Today's Greece is described by Greeks and foreigners as a bankrupt and corrupt country, with an economy whose future is hazy and black, with an observed reduction in savings, reduced profitability, decline of households and businesses, dizzying public debt, and debt-service payments greater than the revenues of the state budget. These are due to kickbacks and overruns in state expenditure over recent decades, as Professor G. Vamvoukas points out, among many others.

To attempt an exit from the crisis, income policy must be redesigned by politicians with inspiration and ability.

However, apart from this, one element is also needed that is entirely absent from contemporary figures who govern or aspire to govern with commonplace promises and statements, without proof of their abilities and worth. Above all, philotimo is needed. But does philotimo exist?

Let us look at some examples. One of the especially prominent figures of the main opposition, K. Markopoulos, stated, among other things in one of his many television appearances, on 20.08.2011, that “the banking system must become more flexible, taxes must be reduced and growth must be promoted” and proclaimed: “We are ready to govern”. Another of the prominent opposition figures, Mitarakis, pointed out on NET on 12.08.2011 that “you do not concede public rights for a piece of bread”. Someone else, G. Kasapidis, apparently a government member of parliament, stressed that “we must be honest at some point”, on 12.08.2011 on ET3.
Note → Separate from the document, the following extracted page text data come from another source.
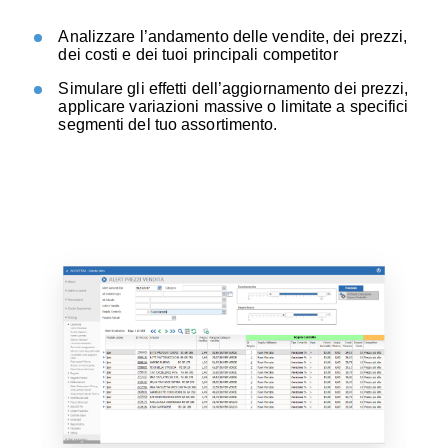
Analizzare l’andamento delle vendite, dei prezzi,
dei costi e dei tuoi principali competitor
S
imulare gli effetti dell’aggiornamento dei prezzi,
applicare variazioni massive o limitate a specifici
segmenti del tuo assortimento.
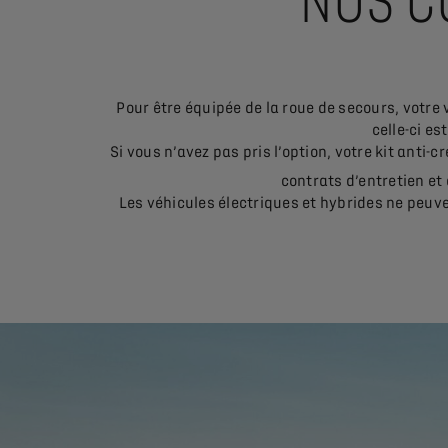
NOS C
Pour être équipée de la roue de secours, votre
celle-ci es
Si vous n’avez pas pris l’option, votre kit ant
contrats d’entretien et
Les véhicules électriques et hybrides ne peuve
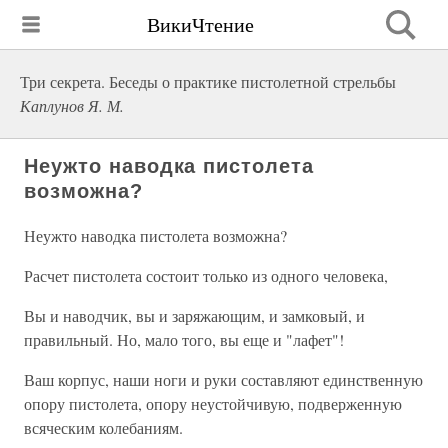
ВикиЧтение
Три секрета. Беседы о практике пистолетной стрельбы
Каплунов Я. М.
Неужто наводка пистолета
возможна?
Неужто наводка пистолета возможна?
Расчет пистолета состоит только из одного человека,
Вы и наводчик, вы и заряжающим, и замковый, и
правильный. Но, мало того, вы еще и "лафет"!
Ваш корпус, наши ноги и руки составляют единственную
опору пистолета, опору неустойчивую, подверженную
всяческим колебаниям.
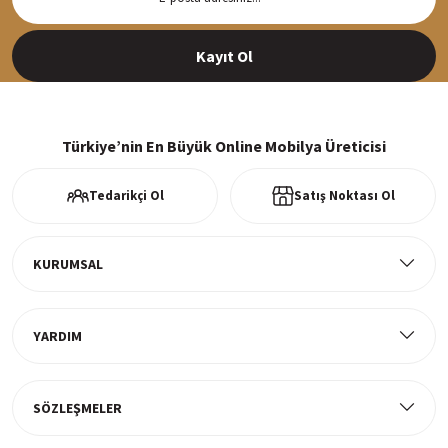
Siparişleriniz en kısa sürede hazırlanarak kargoya verilir
Kayıt Ol
%100 Güvenli Alışveriş
256Bit SSl sertifikası ve 3D ödeme ile bilgileriniz güvende
Türkiye’nin En Büyük Online Mobilya Üreticisi
Tedarikçi Ol
Satış Noktası Ol
Ücretsiz Kargo
Tüm ürünlerde ücretsiz teslimat
KURUMSAL
YARDIM
Müşteri Memnuniyeti
%100 müşteri memnuniyeti odaklı ve güvenilir hizmet anlayışı
SÖZLEŞMELER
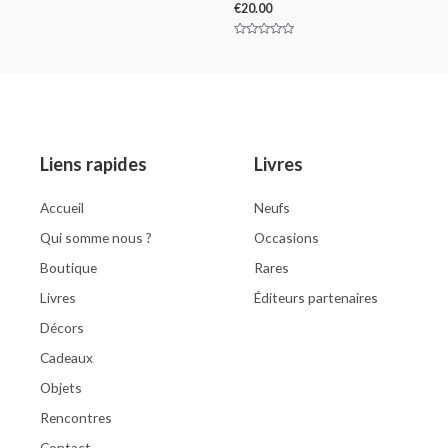
0
€
20.00
out
of
5
Rated
0
out
of
5
Liens rapides
Livres
Accueil
Neufs
Qui somme nous ?
Occasions
Boutique
Rares
Livres
Éditeurs partenaires
Décors
Cadeaux
Objets
Rencontres
Contact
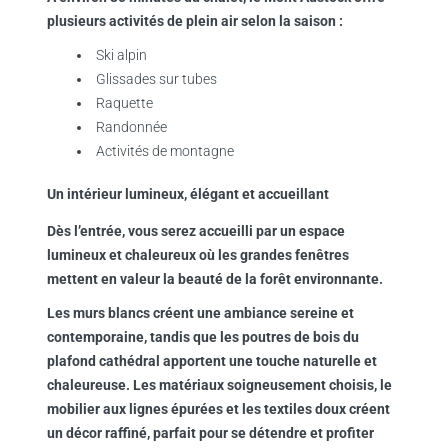
plusieurs activités de plein air selon la saison :
Ski alpin
Glissades sur tubes
Raquette
Randonnée
Activités de montagne
Un intérieur lumineux, élégant et accueillant
Dès l’entrée, vous serez accueilli par un espace
lumineux et chaleureux où les grandes fenêtres
mettent en valeur la beauté de la forêt environnante.
Les murs blancs créent une ambiance sereine et
contemporaine, tandis que les poutres de bois du
plafond cathédral apportent une touche naturelle et
chaleureuse. Les matériaux soigneusement choisis, le
mobilier aux lignes épurées et les textiles doux créent
un décor raffiné, parfait pour se détendre et profiter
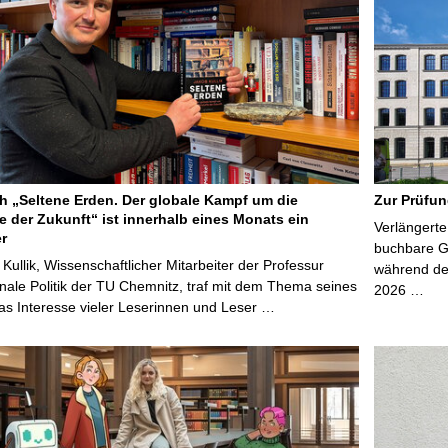
 „Seltene Erden. Der globale Kampf um die
Zur Prüfun
e der Zukunft“ ist innerhalb eines Monats ein
Verlängerte
er
buchbare Gr
 Kullik, Wissenschaftlicher Mitarbeiter der Professur
während der
onale Politik der TU Chemnitz, traf mit dem Thema seines
2026 …
s Interesse vieler Leserinnen und Leser …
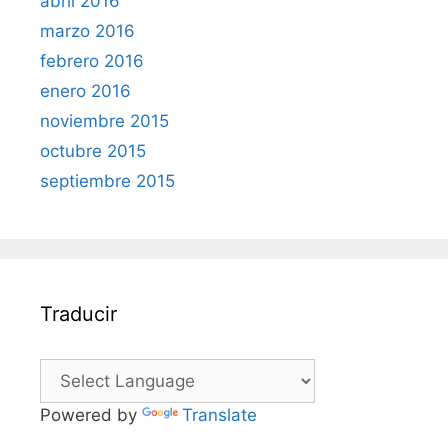
abril 2016
marzo 2016
febrero 2016
enero 2016
noviembre 2015
octubre 2015
septiembre 2015
Traducir
Powered by
Translate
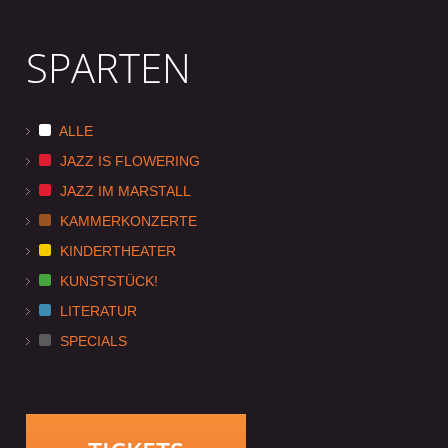
SPARTEN
ALLE
JAZZ IS FLOWERING
JAZZ IM MARSTALL
KAMMERKONZERTE
KINDERTHEATER
KUNSTSTÜCK!
LITERATUR
SPECIALS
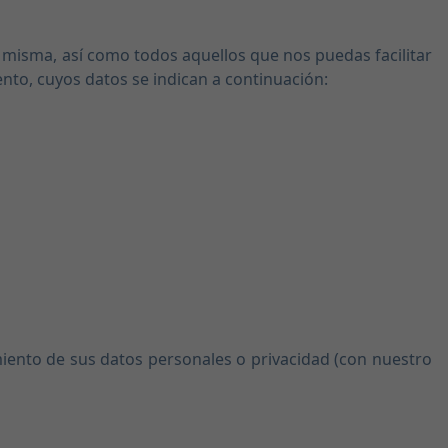
a misma, así como todos aquellos que nos puedas facilitar
ento, cuyos datos se indican a continuación:
miento de sus datos personales o privacidad (con nuestro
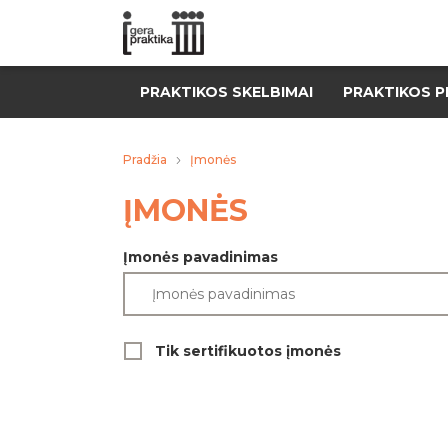
PRAKTIKOS SKELBIMAI
PRAKTIKOS P
Pradžia
Įmonės
ĮMONĖS
Įmonės pavadinimas
Tik sertifikuotos įmonės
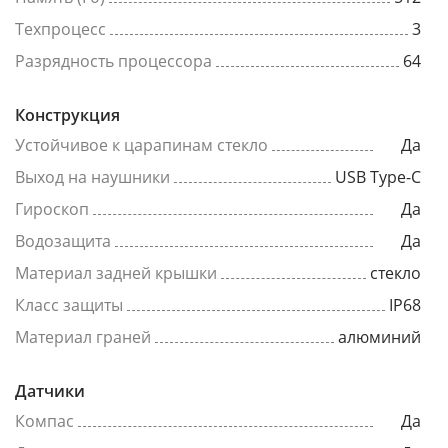
Техпроцесс
3
Разрядность процессора
64
Конструкция
Устойчивое к царапинам стекло
Да
Выход на наушники
USB Type-C
Гироскоп
Да
Водозащита
Да
Материал задней крышки
стекло
Класс защиты
IP68
Материал граней
алюминий
Датчики
Компас
Да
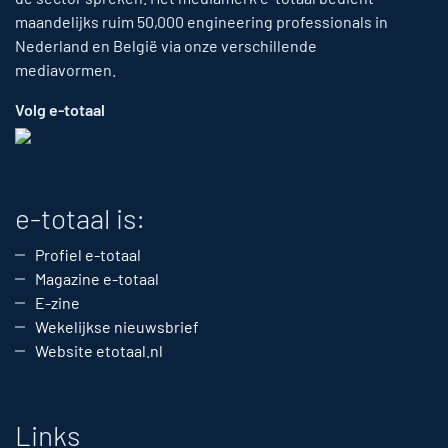
maandelijks ruim 50,000 engineering professionals in
Nederland en België via onze verschillende
mediavormen.
Volg e-totaal
e-totaal is:
Profiel e-totaal
Magazine e-totaal
E-zine
Wekelijkse nieuwsbrief
Website etotaal.nl
Links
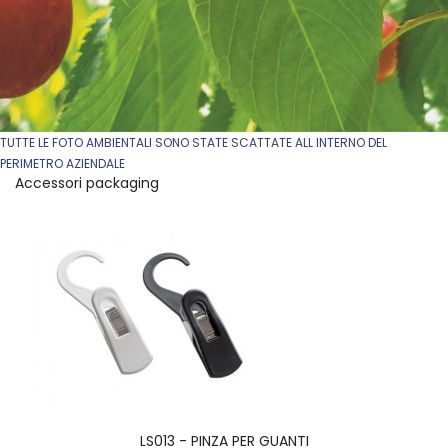
TUTTE LE FOTO AMBIENTALI SONO STATE SCATTATE ALL INTERNO DEL
PERIMETRO AZIENDALE
Accessori packaging
LS013 - PINZA PER GUANTI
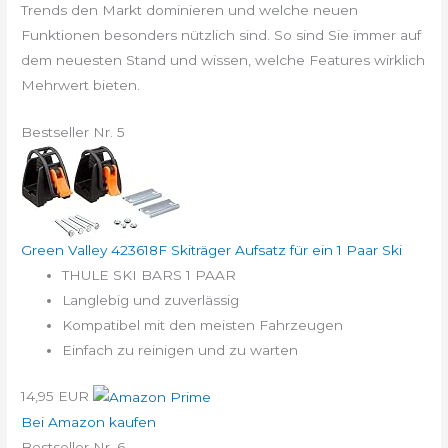
Trends den Markt dominieren und welche neuen
Funktionen besonders nützlich sind. So sind Sie immer auf
dem neuesten Stand und wissen, welche Features wirklich
Mehrwert bieten.
Bestseller Nr. 5
Green Valley 423618F Skiträger Aufsatz für ein 1 Paar Ski
THULE SKI BARS 1 PAAR
Langlebig und zuverlässig
Kompatibel mit den meisten Fahrzeugen
Einfach zu reinigen und zu warten
14,95 EUR
Bei Amazon kaufen
Bestseller Nr. 6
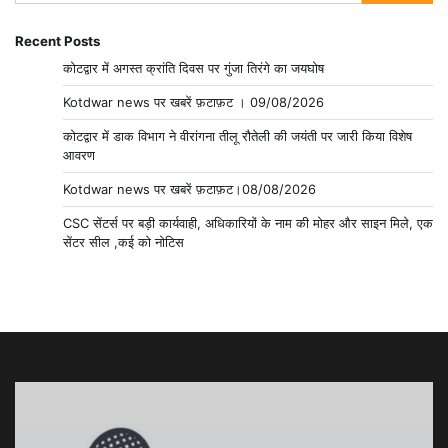
for:
Recent Posts
कोटद्वार में अगस्त क्रांति दिवस पर गुंजा तिरंगे का जयघोष
Kotdwar news पर खबरें फ़टाफ़ट । 09/08/2026
कोटद्वार में डाक विभाग ने वीरांगना तीलू रौतेली की जयंती पर जारी किया विशेष
आवरण
Kotdwar news पर खबरें फ़टाफ़ट।08/08/2026
CSC सेंटर्स पर बड़ी कार्यवाही, अधिकारियों के नाम की मोहर और साइन मिले, एक
सेंटर सील ,कई को नोटिस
Faced with these statements, repeated by the media always by the same recycled people, the citizen wonders: Do all these self-declared and professional political actors and party representatives not have even elementary philotimo? Are they not ashamed to declare what they declare as if they had not governed or were not governing? Have the Markopoulos and Mitarakis figures only now discovered the recipes for economic success, which they did not apply during the many years when they governed with absolute majorities, powerful and arrogant, counting nothing, increasing public debt and distributing the dizzying loan amounts to their own people and followers? Has every government Kasapidis only now understood that everyone must be honest? And what have they been doing all these years? They deceive and admit that they deceive. Yet both sides want to govern and decide on the life and fate of millions and on the course of the national economy, as they decided in recent decades without being checked and without being punished for their felonies against the country and its citizens.

These behaviors show a lack of philotimo. They show contempt for citizens and insolence.

Without philotimo, children cannot hope for better days, and those who remain to fight must fight the shameless, meaning all those who appear and declare with promises that they will fix what they themselves destroyed, in the hope that people with philotimo will be found to struggle for the correction of mistakes and for their non-repetition.

If the politicians and those holding the powers of the country, legislative, administrative and judicial, had philotimo in their majority, the economic and social situation would be different and the crisis would be manageable, mild and temporary. The permanence of the crisis, the lack of hope and the general disappointment are due to the lack of philotimo and the insolence of all those who have been recycled for decades, together with their relatives and successors, who refuse to go home and leave the people to become truly sovereign by elevating true representatives and leaders. The main demand of citizens must be the withdrawal of the failed figures who hold or again claim the exercise of state power, because the lack of philotimo makes them ruthless, insolent and provocative.